• [DESCRIPTION OF THE TASK]
Repeat the listing exactly. Pictures stay out of your copy.

• [DATA EXTRACTS]
# # # #

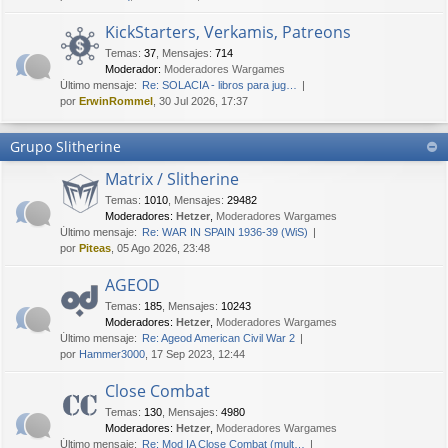
KickStarters, Verkamis, Patreons
Temas
:
37
,
Mensajes
:
714
Moderador:
Moderadores Wargames
Último mensaje:
Re: SOLACIA - libros para jug…
por
ErwinRommel
, 30 Jul 2026, 17:37
Grupo Slitherine
Matrix / Slitherine
Temas
:
1010
,
Mensajes
:
29482
Moderadores:
Hetzer
,
Moderadores Wargames
Último mensaje:
Re: WAR IN SPAIN 1936-39 (WiS)
por
Piteas
, 05 Ago 2026, 23:48
AGEOD
Temas
:
185
,
Mensajes
:
10243
Moderadores:
Hetzer
,
Moderadores Wargames
Último mensaje:
Re: Ageod American Civil War 2
por
Hammer3000
, 17 Sep 2023, 12:44
Close Combat
Temas
:
130
,
Mensajes
:
4980
Moderadores:
Hetzer
,
Moderadores Wargames
Último mensaje:
Re: Mod IA Close Combat (mult…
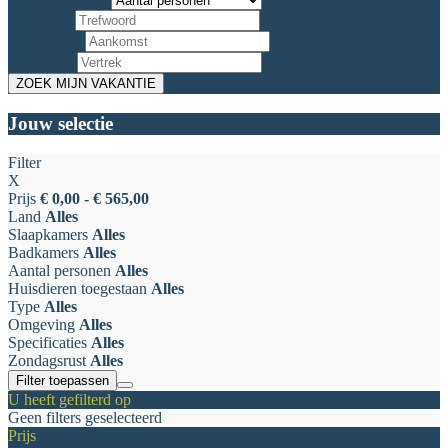
Trefwoord
Begindatum
Einddatum
Jouw selectie
Filter
X
Prijs
€ 0,00 - € 565,00
Land
Alles
Slaapkamers
Alles
Badkamers
Alles
Aantal personen
Alles
Huisdieren toegestaan
Alles
Type
Alles
Omgeving
Alles
Specificaties
Alles
Zondagsrust
Alles
Filter toepassen
U heeft gefilterd op
Geen filters geselecteerd
Prijs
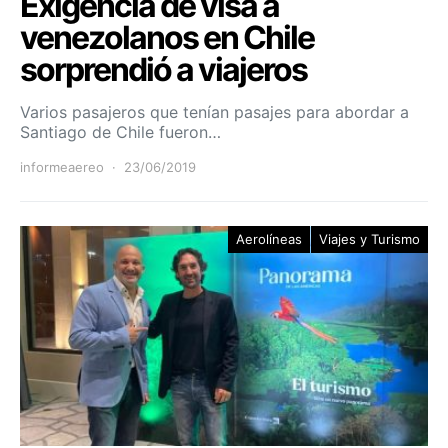
Exigencia de visa a
venezolanos en Chile
sorprendió a viajeros
Varios pasajeros que tenían pasajes para abordar a
Santiago de Chile fueron…
informeaereo
23/06/2019
Aerolíneas
Viajes y Turismo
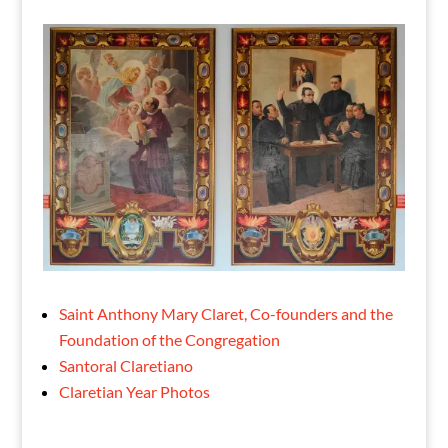
Saint Anthony Mary Claret, Co-founders and the
Foundation of the Congregation
Santoral Claretiano
Claretian Year Photos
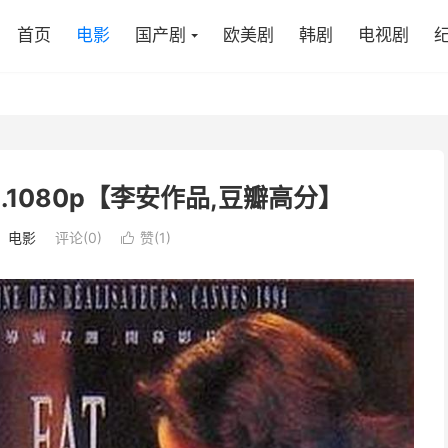
首页
电影
国产剧
欧美剧
韩剧
电视剧
4.1080p【李安作品,豆瓣高分】
：
电影
评论(0)
赞(
1
)

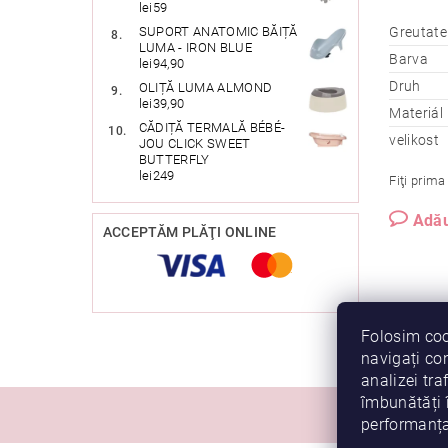
lei59
Greutate
SUPORT ANATOMIC BĂIȚĂ
LUMA - IRON BLUE
Barva
lei94,90
Druh
OLIȚĂ LUMA ALMOND
lei39,90
Materiál
CĂDIȚĂ TERMALĂ BÉBÉ-
velikost
JOU CLICK SWEET
BUTTERFLY
lei249
Fiţi prima
Adău
ACCEPTĂM PLĂŢI ONLINE
Folosim coo
navigați con
analizei traf
îmbunătăți 
Vreau să fiu p
performanța 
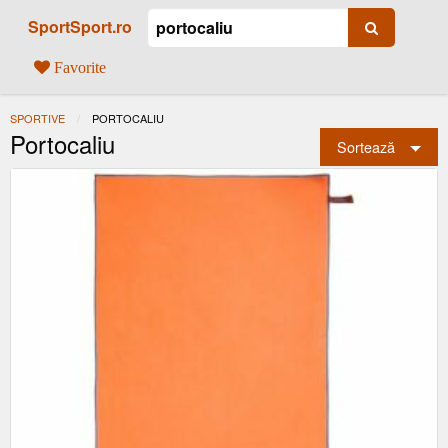
SportSport.ro
Favorite
SPORTIVE
ACTUAL:
PORTOCALIU
Portocaliu
Sortează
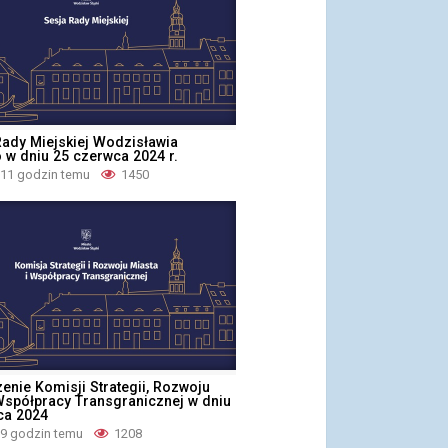
 Rady Miejskiej Wodzisławia
 w dniu 25 czerwca 2024 r.
 11 godzin temu
1450
zenie Komisji Strategii, Rozwoju
Współpracy Transgranicznej w dniu
ca 2024
 9 godzin temu
1208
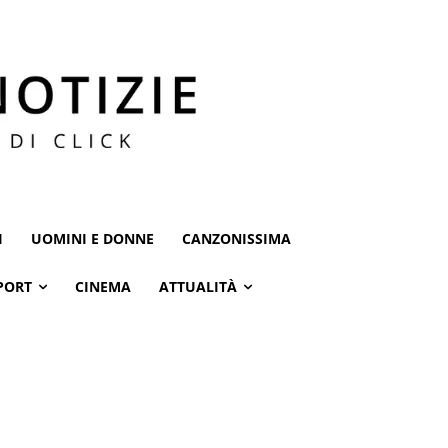
I
UOMINI E DONNE
CANZONISSIMA
PORT
CINEMA
ATTUALITÀ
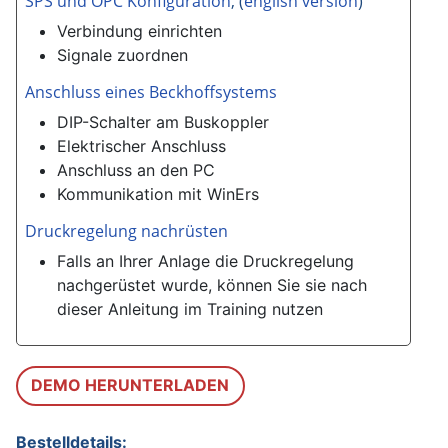
SPS und OPC Konfiguration
, (
english version
)
Verbindung einrichten
Signale zuordnen
Anschluss eines Beckhoffsystems
DIP-Schalter am Buskoppler
Elektrischer Anschluss
Anschluss an den PC
Kommunikation mit WinErs
Druckregelung nachrüsten
Falls an Ihrer Anlage die Druckregelung
nachgerüstet wurde, können Sie sie nach
dieser Anleitung im Training nutzen
DEMO HERUNTERLADEN
Bestelldetails:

# # # #

• [RESPONSE AREA]
KickStarters, Verkamis, Patreons
Temas
:
37
,
Mensajes
:
714
Moderador:
Moderadores Wargames
Último mensaje:
Re: SOLACIA - libros para jug…
por
ErwinRommel
, 30 Jul 2026, 17:37
Grupo Slitherine
Matrix / Slitherine
Temas
:
1010
,
Mensajes
:
29482
Moderadores:
Hetzer
,
Moderadores Wargames
Último mensaje:
Re: WAR IN SPAIN 1936-39 (WiS)
por
Piteas
, 05 Ago 2026, 23:48
AGEOD
Temas
:
185
,
Mensajes
:
10243
Moderadores:
Hetzer
,
Moderadores Wargames
Último mensaje:
Re: Ageod American Civil War 2
por
Hammer3000
, 17 Sep 2023, 12:44
Close Combat
Temas
:
130
,
Mensajes
:
4980
Moderadores:
Hetzer
,
Moderadores Wargames
Último mensaje:
Re: Mod IA Close Combat (mult…
Trefwoord
Begindatum
Einddatum
Jouw selectie
Filter
X
Prijs
€ 0,00 - € 565,00
Land
Alles
Slaapkamers
Alles
Badkamers
Alles
Aantal personen
Alles
Huisdieren toegestaan
Alles
Type
Alles
Omgeving
Alles
Specificaties
Alles
Zondagsrust
Alles
Filter toepassen
U heeft gefilterd op
Geen filters geselecteerd
Prijs
Exigencia de visa a
venezolanos en Chile
sorprendió a viajeros
Varios pasajeros que tenían pasajes para abordar a
Santiago de Chile fueron…
informeaereo
23/06/2019
Aerolíneas
Viajes y Turismo
Saint Anthony Mary Claret, Co-founders and the
Foundation of the Congregation
Santoral Claretiano
Claretian Year Photos
首页
电影
国产剧
欧美剧
韩剧
电视剧
4.1080p【李安作品,豆瓣高分】
：
电影
评论(0)
赞(
1
)

lei59
Greutate
SUPORT ANATOMIC BĂIȚĂ
LUMA - IRON BLUE
Barva
lei94,90
Druh
OLIȚĂ LUMA ALMOND
lei39,90
Materiál
CĂDIȚĂ TERMALĂ BÉBÉ-
velikost
JOU CLICK SWEET
BUTTERFLY
lei249
Fiţi prima
Adău
ACCEPTĂM PLĂŢI ONLINE
Folosim coo
navigați con
analizei traf
îmbunătăți 
Vreau să fiu p
performanța 
SportSport.ro
Favorite
SPORTIVE
ACTUAL:
PORTOCALIU
Portocaliu
Sortează
 Rady Miejskiej Wodzisławia
 w dniu 25 czerwca 2024 r.
 11 godzin temu
1450
zenie Komisji Strategii, Rozwoju
Współpracy Transgranicznej w dniu
ca 2024
 9 godzin temu
1208
I
UOMINI E DONNE
CANZONISSIMA
PORT
CINEMA
ATTUALITÀ
SPS und OPC Konfiguration
, (
english version
)
Verbindung einrichten
Signale zuordnen
Anschluss eines Beckhoffsystems
DIP-Schalter am Buskoppler
Elektrischer Anschluss
Anschluss an den PC
Kommunikation mit WinErs
Druckregelung nachrüsten
Falls an Ihrer Anlage die Druckregelung
nachgerüstet wurde, können Sie sie nach
dieser Anleitung im Training nutzen
DEMO HERUNTERLADEN
Bestelldetails:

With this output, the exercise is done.